Speaking for the first time about the policing of the coronation, Rishi Sunak defended the new anti-protest laws used against the Republic campaigners, while avoiding the question about whether the response had been proportionate.
Graham Smith, the head of the group, said it was considering legal action and demanded an inquiry into the conduct of officers, after revealing a chief inspector and two other officers from the Met apologised to him at his home in Reading on Monday.
Sunak and a Home Office official insisted “the police are operationally independent of government”, but as the Home Office pushed through controversial new powers for police in the Public Order Act days before the coronation, pressure is likely to mount.
“Of course people have the right to protest freely but peacefully, but it is also right that people have the ability to go about their day-to-day lives without facing serious disruption,” Sunak said in a brief TV interview during a visit to a doctors’ surgery in Southampton.

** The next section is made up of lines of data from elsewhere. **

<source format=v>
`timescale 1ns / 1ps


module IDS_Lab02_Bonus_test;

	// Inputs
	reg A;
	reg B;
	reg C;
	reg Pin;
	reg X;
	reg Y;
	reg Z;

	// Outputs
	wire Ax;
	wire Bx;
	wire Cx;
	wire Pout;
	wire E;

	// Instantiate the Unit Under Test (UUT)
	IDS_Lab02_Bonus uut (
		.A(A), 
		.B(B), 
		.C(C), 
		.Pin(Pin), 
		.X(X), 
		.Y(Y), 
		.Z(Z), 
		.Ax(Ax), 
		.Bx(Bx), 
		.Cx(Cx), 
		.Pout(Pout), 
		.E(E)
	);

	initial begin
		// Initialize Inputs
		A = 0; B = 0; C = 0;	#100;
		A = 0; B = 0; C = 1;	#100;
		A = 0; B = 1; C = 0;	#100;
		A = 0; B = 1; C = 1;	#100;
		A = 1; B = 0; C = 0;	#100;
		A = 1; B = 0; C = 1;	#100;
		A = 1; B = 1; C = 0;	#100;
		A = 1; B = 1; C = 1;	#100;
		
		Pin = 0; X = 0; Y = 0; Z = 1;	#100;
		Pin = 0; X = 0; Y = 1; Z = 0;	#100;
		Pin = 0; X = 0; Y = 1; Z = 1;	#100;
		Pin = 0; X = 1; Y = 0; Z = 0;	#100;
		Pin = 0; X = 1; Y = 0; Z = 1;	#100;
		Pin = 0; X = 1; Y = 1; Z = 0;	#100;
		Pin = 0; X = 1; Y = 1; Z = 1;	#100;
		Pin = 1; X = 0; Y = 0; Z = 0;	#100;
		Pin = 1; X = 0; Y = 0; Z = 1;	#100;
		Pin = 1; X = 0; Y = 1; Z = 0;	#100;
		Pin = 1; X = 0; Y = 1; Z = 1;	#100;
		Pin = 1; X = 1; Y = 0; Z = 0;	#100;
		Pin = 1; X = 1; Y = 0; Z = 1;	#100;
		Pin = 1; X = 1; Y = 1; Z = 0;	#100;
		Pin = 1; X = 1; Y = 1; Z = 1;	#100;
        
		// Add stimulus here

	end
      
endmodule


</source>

“What the government has done is give the police the powers that they need to tackle instances of serious disruption to people’s lives. I think that is the right thing to do and the police will make decisions on when they use those powers.”
Sunak was asked specifically about the arrest of Republic members, who were held on suspicion of possessing items which could be used for a “locking on” protest, which turned out to be luggage straps. The offence falls under the new public order act, which gained royal assent days before the coronation.

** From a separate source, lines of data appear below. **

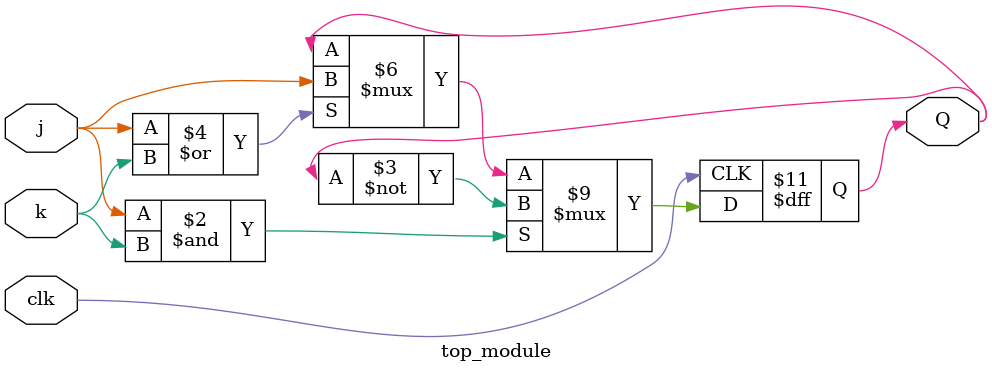
<source format=v>
module top_module (
    input clk,
    input j,
    input k,
    output Q); 

    always@(posedge clk) begin
        if (j&k) Q <= ~Q;
        else if (j|k) Q <= j;
        else Q <= Q;
    end

endmodule

</source>
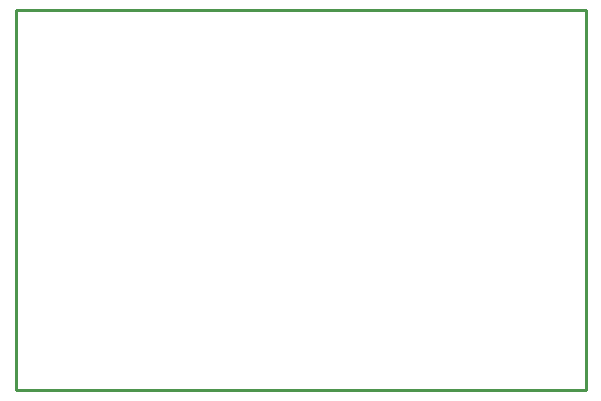
<source format=gbr>
G04*
G04 #@! TF.GenerationSoftware,Altium Limited,Altium Designer,25.8.1 (18)*
G04*
G04 Layer_Color=16711935*
%FSLAX25Y25*%
%MOIN*%
G70*
G04*
G04 #@! TF.SameCoordinates,7B14AC28-D965-4A85-B311-1C3B9A759C65*
G04*
G04*
G04 #@! TF.FilePolarity,Positive*
G04*
G01*
G75*
%ADD42C,0.01000*%
D42*
X115500Y373500D02*
X305500D01*
X115500Y500000D02*
X305500D01*
Y373500D02*
Y500000D01*
X115500Y373500D02*
Y500000D01*
M02*

</source>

Asked if these arrests worried him, Sunak said police were “rightly, operationally independent of government”, adding: “They make the decisions on the ground in the way they see fit.
“It wouldn’t be right for me to interfere with their operational decisions but it is right for the government to give the police the powers to tackle serious disruption.
Nandy told BBC Breakfast: “Clearly, something has gone wrong in this case.
“Peaceful protest is an important part of British democracy. The Met accepted that and I think the mayor of London is right to ask for a review to determine what exactly went wrong in this case.
“Whatever it was, this was a very complex policing operation. It largely went off without a hitch and I think the police deserve credit for that. But where there are incidents like this, we have to take them seriously and I think that it’s right that we learn the lessons and take steps to rectify that.”
On the use of powers under the Public Order Act, she said: “It’s not clear in this case whether the problem is with the legislation, or whether the problem is more operational and a matter for the police.”
Scotland Yard released a statement on Monday night stating that it believed items found alongside a large number of placards – thought to be luggage straps – could be used as “lock-on devices”.
“The investigation team have now fully examined the items seized and reviewed the full circumstances of the arrest,” the statement added. “Those arrested stated the items would be used to secure their placards, and the investigation has been unable to prove intent to use them to lock on and disrupt the event.
“This evening all six have had their bail cancelled and no further action will be taken. We regret that those six people arrested were unable to join the wider group of protesters in Trafalgar Square and elsewhere on the procession route.”